SAN FRANCISCO (AP) — Lawyers for Pacific Gas & Electric said the utility can't commit to hiring hundreds more tree trimmers in the way that a federal judge wants to cut the risk of starting more catastrophic wildfires in California.

U.S. District Judge William Alsap ordered the utility last month to add at least 1,100 more tree trimmers to help prevent trees and branches from falling onto its power lines and igniting. The judge is overseeing PG&E's criminal probation imposed after its natural gas lines blew up a San Francisco Bay Area neighborhood and killed eight people in 2010. He has taken a strong interest in PG&E's safety record after the company's power lines started a series of wildfires that killed 130 people and destroyed thousands of homes.

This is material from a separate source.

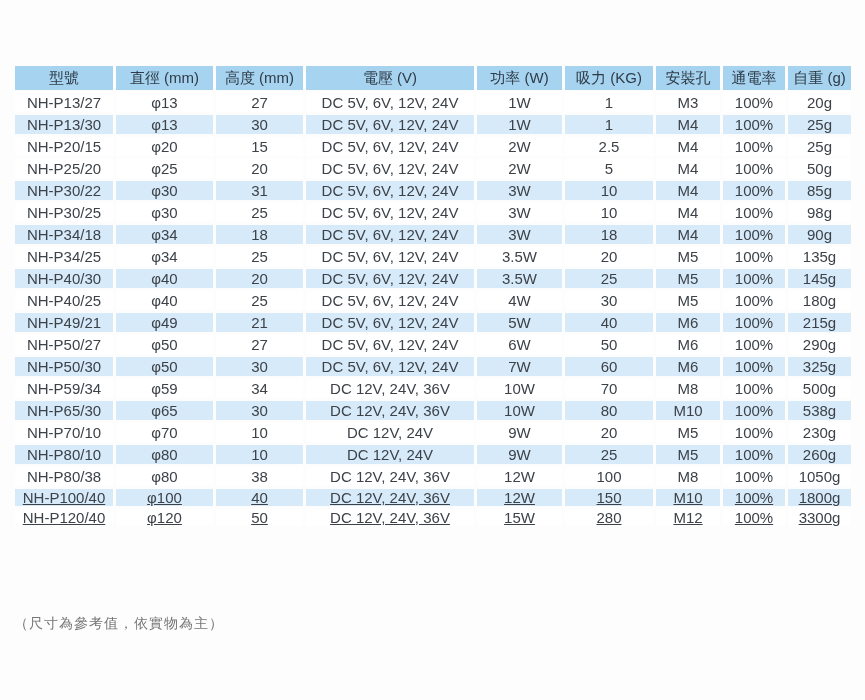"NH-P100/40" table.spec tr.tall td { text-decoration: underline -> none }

Attorneys for PG&E said in court filings Monday that the company is unable to provide a deadline by which it will hire a set number of new contracted workers to cut trees and branches around power lines. They argued they shouldn't be forced into hiring a set number of people for "a single part of its multi-faceted wildfire safety efforts."

PG&E's filing said the company has about 5,500 tree trimmers and plans to train about 2,800 more next year. But the company wants to use that pool of newly trained workers partly to replace out-of-state contractors who were hired at a premium.

The workforce more than tripled in 2019 when PG&E needed to finish a high amount of trimming in the last few months of the year. The company doesn't think it is necessary or financially wise to retain that level of contractors constantly when it could instead spread the work throughout the year.